Genes that are induced in the presence of the ten model oligosaccharides and translated to carbohydrate active enzymes were manually annotated. Translated amino acid sequences of gene models obtained at DOGAN were subjected to BLASTP homology search at the National Center for Biotechnology Information (NCBI; http://blast.ncbi.nlm.nih.gov/Blast.cgi) to identify homologous proteins with experimentally determined function. Members of the GH, GT, PL and CE families were classified according to the CAZy database (http://afmb.cnrs-mrs.fr/CAZY/). The existence of signal peptide sequences were predicted using SignalP v4.0 server [80].

Protein modeling and molecular simulations

Three-dimensional atomic models for the A. oryzae transcription factors viz., Xylanolytic transcriptional activator XlnR, Amylolytic transcriptional activator AmyR and Carbon catabolite repressor CreA were modeled from multiple threading alignments [81] and iterative structural assembly simulations using I-TASSER algorithm [47, 48, 50, 51]. Structure refinement of modeled structures was carried out using the Discovery Studio software suite version 3.0 (Accelrys Inc, USA). The Prepare Protein protocol package in Discovery Studio suite was used for inserting missing atoms in incomplete residues, modeling missing loop regions [82], deleting alternate conformations (disorder), standardizing atom names, and protonating titratable residues using predicted pKs [83]. The Side-Chain Refinement protocol was used for each structure to optimize the protein side-chain conformation based on systematic searching of side-chain conformation and CHARMM Polar H energy minimization [84] using the ChiRotor algorithm [85]. Smart Minimizer algorithm was used for the minimization process which performs 1000 steps of Steepest Descent with a RMS gradient tolerance of 3, followed by Conjugate Gradient minimization for faster convergence towards a local minimum [86]. Structure evaluations were carried out using DOPE, which is an atomic based statistical potential in MODELER package for model evaluation and structure prediction [87]. Structure verifications were carried out using VerifyProtein-Profiles-3D that allows evaluating the fitness of a protein sequence in its current 3D environment [49, 88, 89].

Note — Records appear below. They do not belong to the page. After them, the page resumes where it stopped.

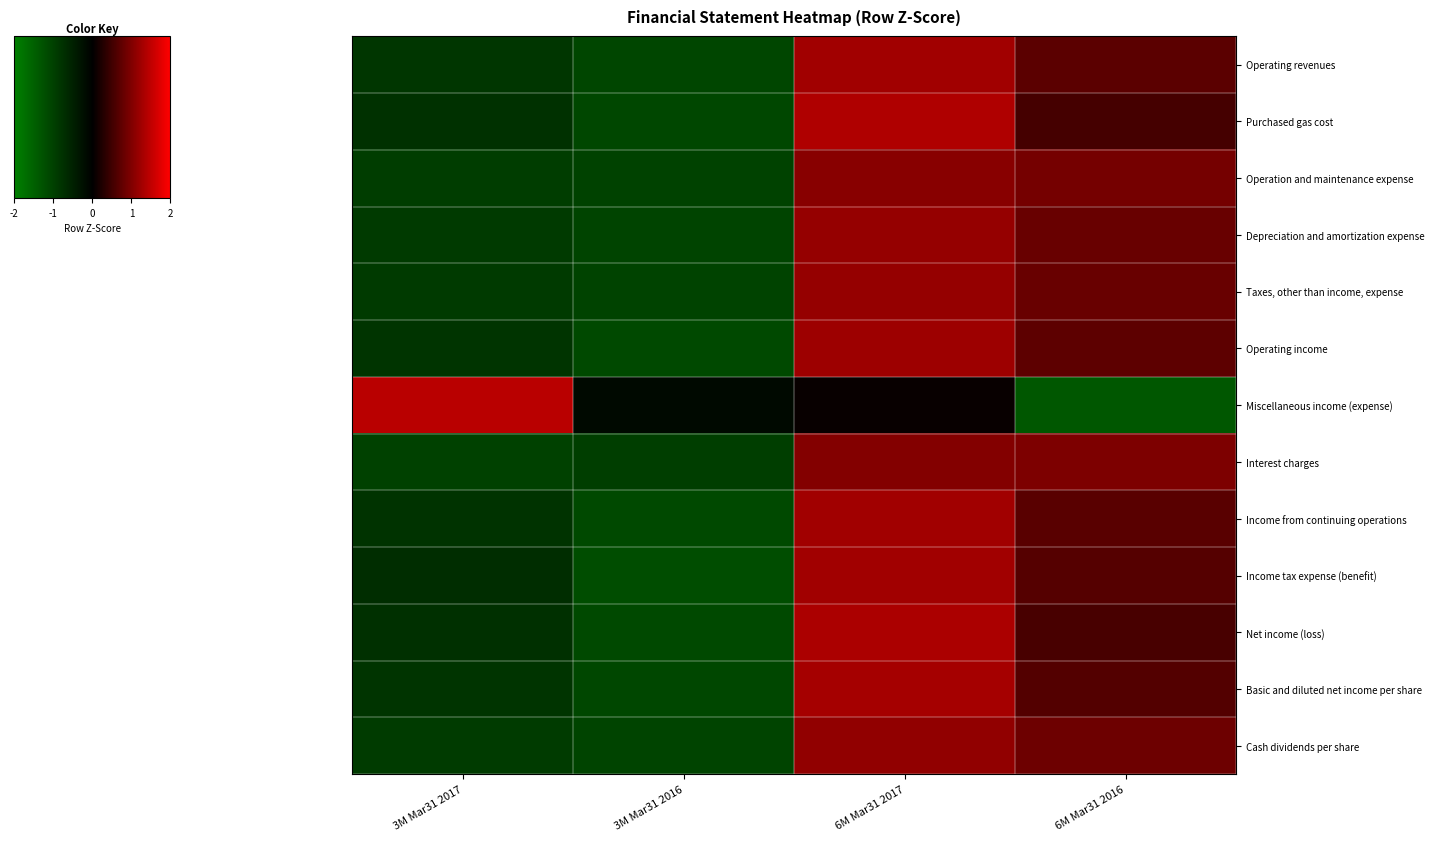

Count the number of categories in the chart.

4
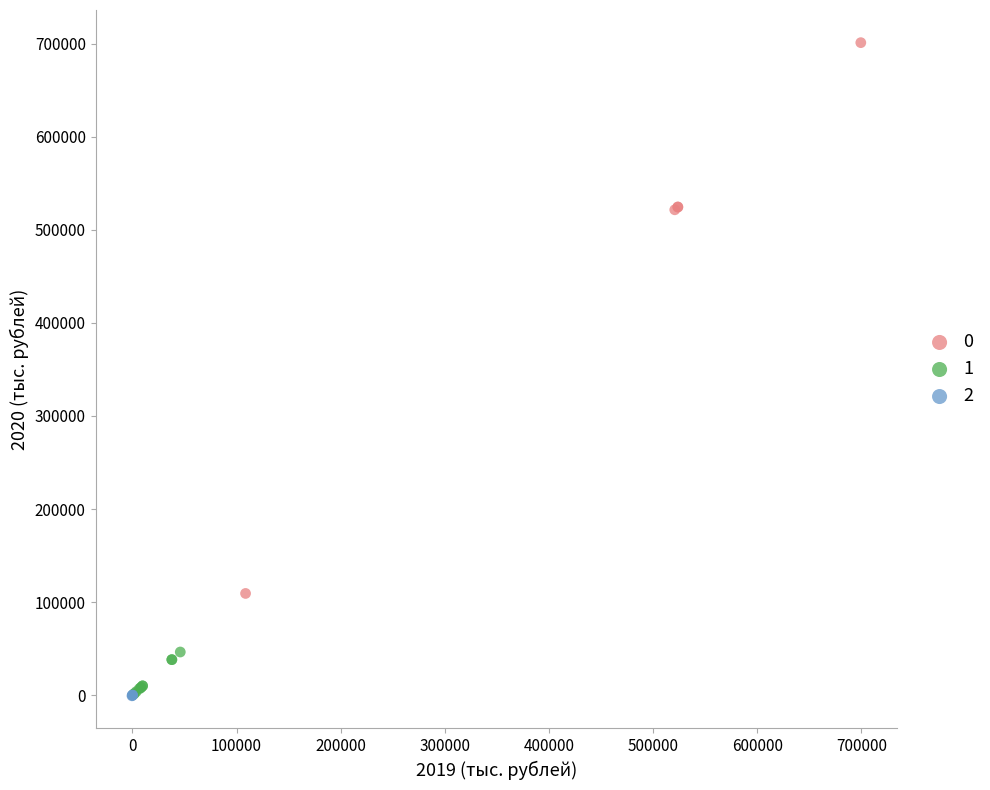

Which series reaches the maximum Y coordinate?

0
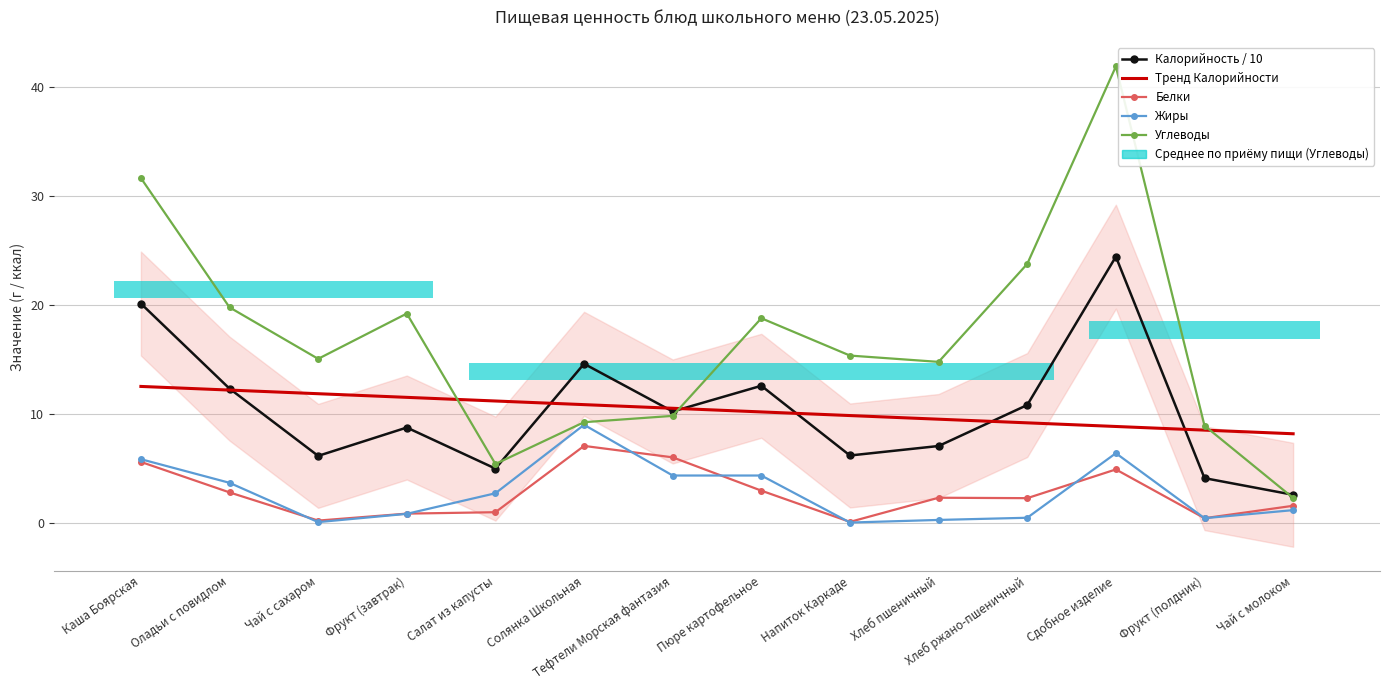

Where do Тренд Калорийности and Углеводы first cross each other?

Фрукт (завтрак) and Салат из капусты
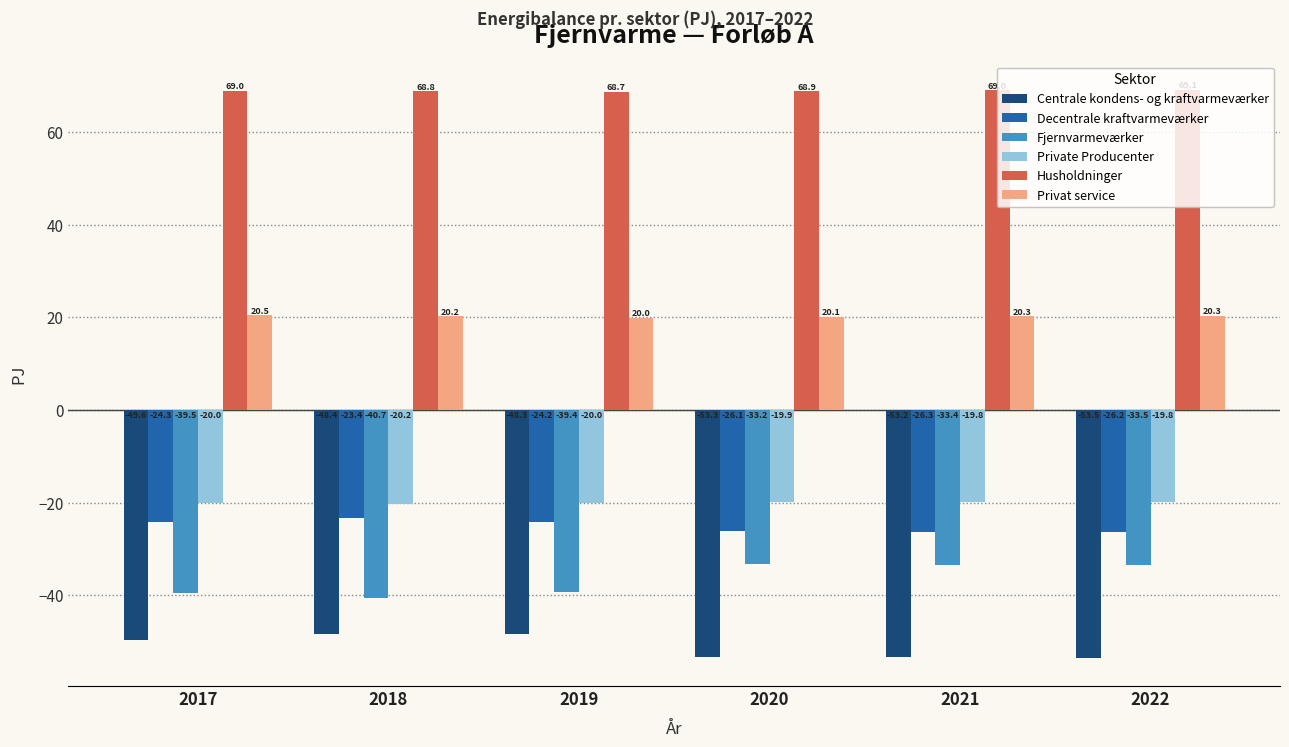

At which category is the sum across all series the highest?

2019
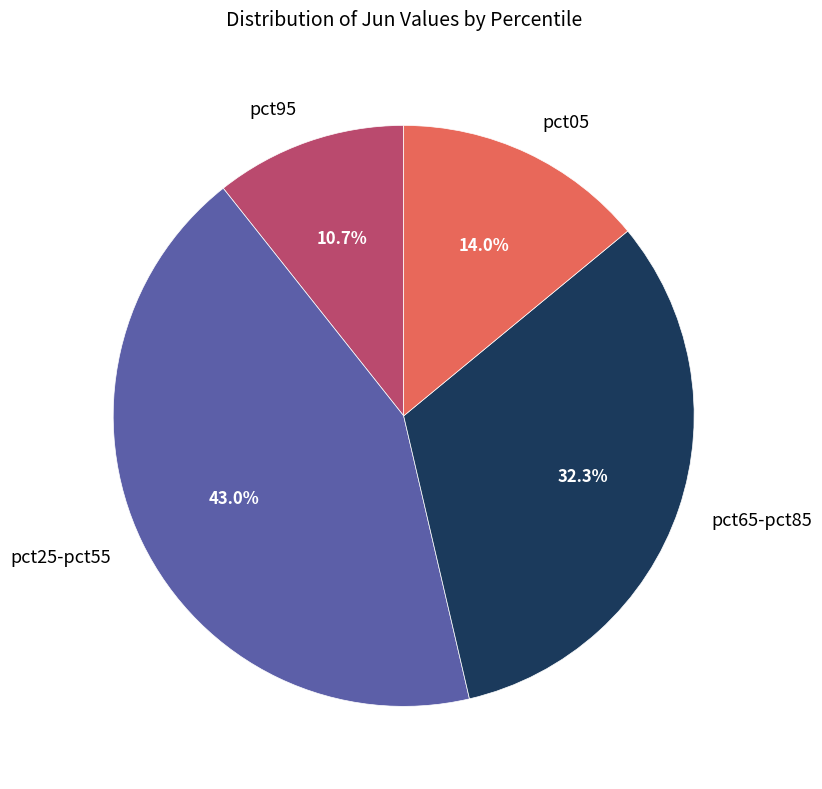

Does any single category account for the majority?

No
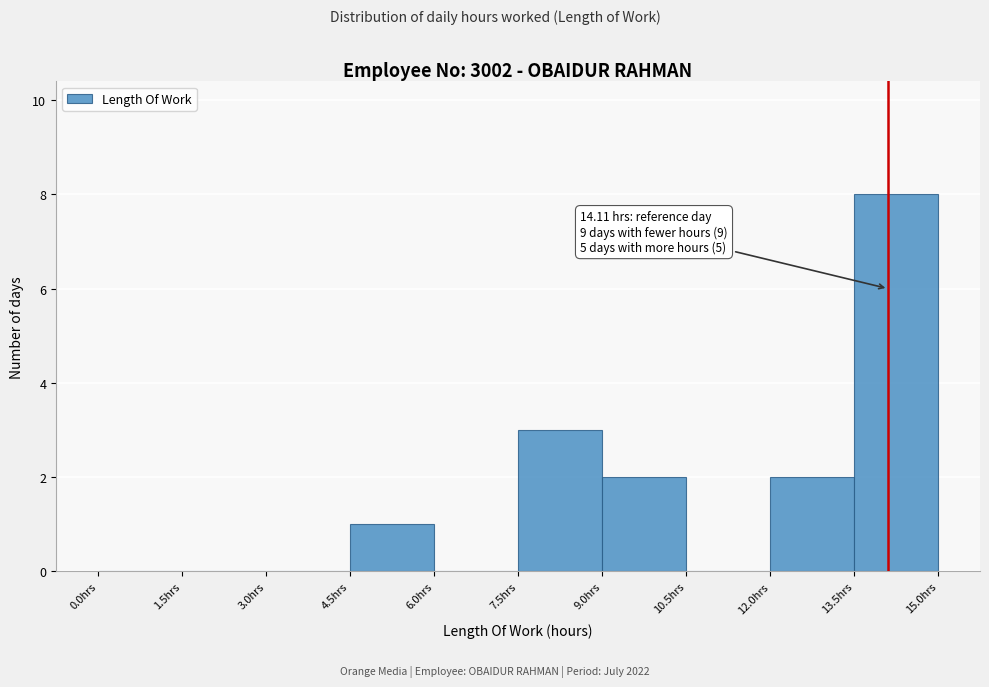

Which range on the x-axis has the tallest bar?

13.5 to 15.0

Virtual screening of metabolites that can bind to transcription factors was performed using the Discovery studio version 3.0, an integrated modeling and simulation solution for both small molecule and biotherapeutics-based research; and the version 3.0 used in this study has been released in December 2010 (Accelrys Inc, USA). The LibDock algorithm, an interface to the Discovery studio docking program was used for docking the metabolites into the binding pockets of the transcription factors. LibDock uses protein site features referred to as HotSpots. HotSpots consist of two types: polar and apolar. A polar Hotspot is preferred by a polar ligand atom (for example a hydrogen bond donor or acceptor) and an apolar HotSpot is preferred by an apolar atom (for example a carbon atom). The receptor HotSpot file is calculated prior to the docking procedure. The poses are pruned and a final optimization step is performed before the poses are scored [58]. To shortlist the strong binding metabolites, the HYDE scoring function in the LeadIT software suite was employed. LeadIT version 2.0.1 is an interactive graphical user interface, which embeds both docking and fragment-based design tools, FlexX and ReCore respectively, released in March 2011 (BioSolveIT GmbH, Germany). HYDE scoring can be applied to wide variety proteins since it is not calibrated on protein-ligand complexes [59].

Availability of supporting data

The data sets supporting the results of this article are included within the article and its additional files.